Mesmo assim, o presidente FHC chegou a receber Lula em visita no Palácio Alvorada em 1998, logo após vencer o petista pela segunda vez no pleito presidencial. Na oportunidade, FHC chegou a brincar que Lula estava visitando “a casa onde um dia iria morar” - o que realmente aconteceria em 2003.
Em 2002, em seu último ano de mandato, FHC iniciou uma campanha secreta para dar estabilidade no cenário internacional ao recém-eleito presidente Lula. Conforme narra o livro “18 Dias – Quando Lula e FHC se uniram para conquistar o apoio de Bush”, do doutor em relações internacionais Matias Spektor, o tucano enviou seu ministro-chefe da Casa Civil Pedro Parente a Washington para avalizar a transição do governo para o presidente Luiz Inácio Lula da Silva. FHC também instruiu o então ministro da Fazenda Pedro Malan a sinalizar ao mercado a mesma mensagem.
Ao assumir a presidência, Lula chamou a atenção ao escolher para o comando do Banco Central não só um nome abalizado por FHC, como um integrante do partido que o venceu em duas eleições. Henrique Meirellles, então deputado federal recém eleito pelo PSDB em 2003 e atualmente ministro da Fazenda do governo Michel Temer, ocupou a presidência do BC em sete dos oito anos do governo Lula.
No campo pessoal, a primeira demonstração de solidariedade entre ambos veio em 2012, quando Lula fazia tratamento de um câncer na laringe. No meio da disputa pela prefeitura de São Paulo, entre Fernando Haddad (PT) e José Serra (PSDB), Fernando Henrique visitou Lula no mesmo hospital onde cinco anos depois o visitaria pela morte de dona Marisa. Poucos meses depois, entretanto, em julho de 2012, os dois voltaram a trocar farpas políticas: FHC criticou Lula por apoiar a reeleição de Hugo Chávez à presidência da Venezuela. “Sua vitória será nossa vitória”, afirmou Lula sobre o venezuelano. “Há muitas coisas que não compartilho com Lula, incluindo sua ideia de democracia”, provocou o tucano.

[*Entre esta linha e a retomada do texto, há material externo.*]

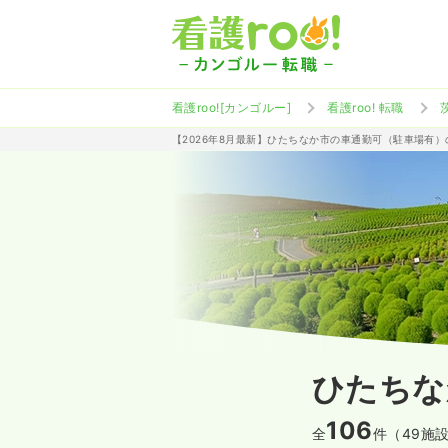
看護roo![カンゴルー]
看護roo! 転職
【2026年8月最新】ひたちなか市の車通勤可（駐車場有
ひたちな
106
全
件（49施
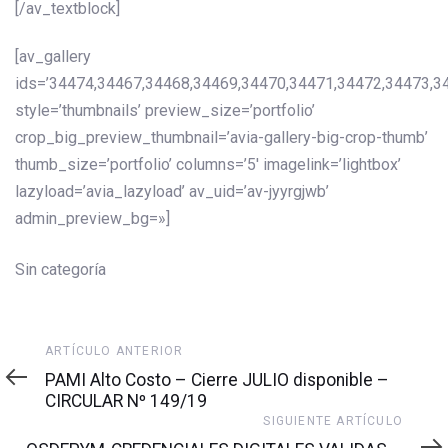
[/av_textblock]
[av_gallery
ids=’34474,34467,34468,34469,34470,34471,34472,34473,3
style=’thumbnails’ preview_size=’portfolio’
crop_big_preview_thumbnail=’avia-gallery-big-crop-thumb’
thumb_size=’portfolio’ columns=’5′ imagelink=’lightbox’
lazyload=’avia_lazyload’ av_uid=’av-jyyrgjwb’
admin_preview_bg=»]
Sin categoría
Artículo
ARTÍCULO ANTERIOR
anterior
PAMI Alto Costo – Cierre JULIO disponible –
CIRCULAR Nº 149/19
Siguiente
SIGUIENTE ARTÍCULO
artículo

A troca de críticas entre Lula e FHC se intensificou em 2014, quando a Operação Lava Jato passou a investigar casos de corrupção na gestão Dilma. Em julho de 2015, Lula chegou a autorizar pessoas próximas a propor uma conversa com FHC para tentar conter o processo de impeachment de Dilma. O encontro não aconteceu e o tom subiu ainda mais de ambos os lados.
Em entrevista ao telejornal SBT Brasil em novembro de 2015, Lula chegou a afirmar que FHC teria problemas pessoais com ele. “Ele sofre com o meu sucesso. Ele devia pensar ‘o Lula não fala inglês, não vai saber conversar com as pessoas’. Mas o meu governo foi admirado em todo o mundo”, respondeu às acusações feitas por Fernando Henrique à gestão do PT. “Ele tem que lembrar que não havia investigação no governo dele”, completou o petista.

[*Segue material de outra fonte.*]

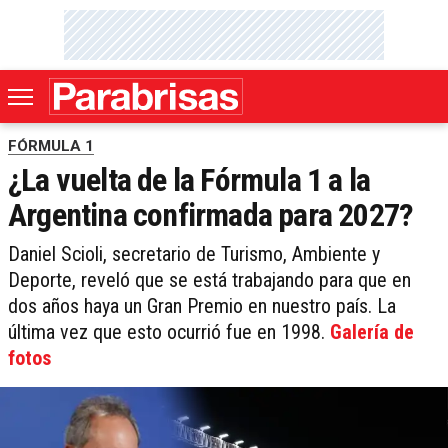
FÓRMULA 1
¿La vuelta de la Fórmula 1 a la
Argentina confirmada para 2027?
Daniel Scioli, secretario de Turismo, Ambiente y
Deporte, reveló que se está trabajando para que en
dos años haya un Gran Premio en nuestro país. La
última vez que esto ocurrió fue en 1998.
Galería de
fotos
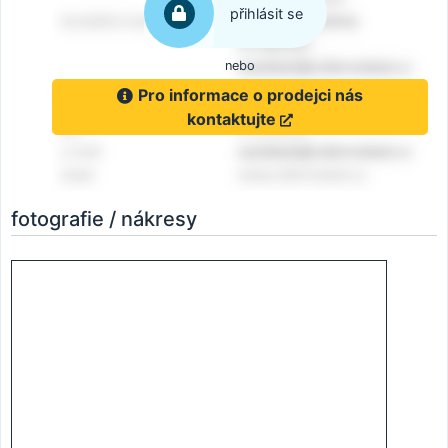
přihlásit se
nebo
Pro informace o prodejci nás
kontaktujte
fotografie / nákresy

Em 2016, Fernando Henrique voltou a mirar críticas a Lula. “Eu o respeito, eu lamento, sinceramente. É sempre de se lamentar que uma pessoa que tem a trajetória que teve o presidente Lula tenha chegado a esse momento de tanta dificuldade”, destacou FHC, ao comentar acusações do Ministério Público Federal (MPF) contra o petista em setembro de 2016.
Apesar do tom acirrado das críticas nos últimos anos, as diferenças entre FHC e Lula não impediram o tucano retribuir a solidariedade que recebeu em 2008 no momento de tragédia familiar do petista. Que sirva de exemplo para quem vai dar opiniões nas mídias sociais.